## Фрагмент страницы:

Союз плуга и трезуба. Как придумали Украину
Шрифт:
Но вскоре из Киева было получено сообщение, что на Полтавщину направляется немецкий отряд. Пришлось менять лежбище. Дальше Ковалевский описывает, как вместе с крестьянами-повстанцами он героически разбил человек шестьдесят германских солдат, после чего почему-то… вынужден был бежать дальше в Екатеринославль, а потом в уездный город Александровск — так тогда называлось Запорожье. Дальше путь беглого министра лежал в Геническ — на побережье теплого Азовского моря. Тут, в местах, кишевших бычками и камбалой, наш «свідомий українець», похитивший 5 млн., собирался отсидеться до лучших времен.
И, однако, именно в Геническе его арестовала гетманская полиция. Случилось это ночью в простой рыбачьей хате, в которой Ковалевский уже прятался
Естественно, никаких пыток и поджаривания на медленном огне. В конце июля Ковалевского перевели в Лукьяновскую тюрьму: «Мене прийняв той самий помічник начальника в'язниці Мальований, який був у 1914 році під час мого першого арешту. Мені дали ту саму камеру. З цікавістю оглядав я своє прізвище, вирізьблене на стіні п'ять років тому назад».

## Задание 1:
Ответьте по фрагменту страницы на следующие вопросы:
(a) Как в то время назывался город Запорожье?
(b) В каком городе Ковалевского арестовала гетманская полиция?
(c) В какую тюрьму Ковалевского перевели в конце июля?
## Задание 2:
Переведите на английский язык следующее предложение из фрагмента страницы: «Но вскоре из Киева было получено сообщение, что на Полтавщину направляется немецкий отряд».
## Задание 3:
Воспроизведите часть фрагмента страницы слово в слово: начните со слов «Союз плуга и» и остановитесь после слов «до лучших времен.».

## Фрагменты записей:
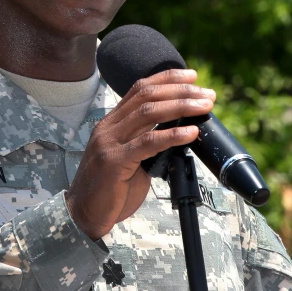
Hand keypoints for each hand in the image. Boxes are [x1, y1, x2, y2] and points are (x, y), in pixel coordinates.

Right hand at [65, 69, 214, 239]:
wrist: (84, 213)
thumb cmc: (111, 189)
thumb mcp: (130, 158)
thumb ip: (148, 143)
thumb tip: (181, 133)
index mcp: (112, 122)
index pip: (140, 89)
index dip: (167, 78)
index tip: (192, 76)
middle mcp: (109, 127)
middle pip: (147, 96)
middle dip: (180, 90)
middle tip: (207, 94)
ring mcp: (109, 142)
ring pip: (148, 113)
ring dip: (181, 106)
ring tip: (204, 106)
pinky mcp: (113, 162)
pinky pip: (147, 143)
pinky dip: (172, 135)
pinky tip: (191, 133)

## Ответ 1:
(a) Александровск.
(b) В Геническе.
(c) В Лукьяновскую тюрьму.

## Ответ 2:
But soon a message was received from Kyiv that a German detachment was heading for the Poltava region.

## Ответ 3:
Союз плуга и трезуба. Как придумали Украину
Шрифт:
Но вскоре из Киева было получено сообщение, что на Полтавщину направляется немецкий отряд. Пришлось менять лежбище. Дальше Ковалевский описывает, как вместе с крестьянами-повстанцами он героически разбил человек шестьдесят германских солдат, после чего почему-то… вынужден был бежать дальше в Екатеринославль, а потом в уездный город Александровск — так тогда называлось Запорожье. Дальше путь беглого министра лежал в Геническ — на побережье теплого Азовского моря. Тут, в местах, кишевших бычками и камбалой, наш «свідомий українець», похитивший 5 млн., собирался отсидеться до лучших времен.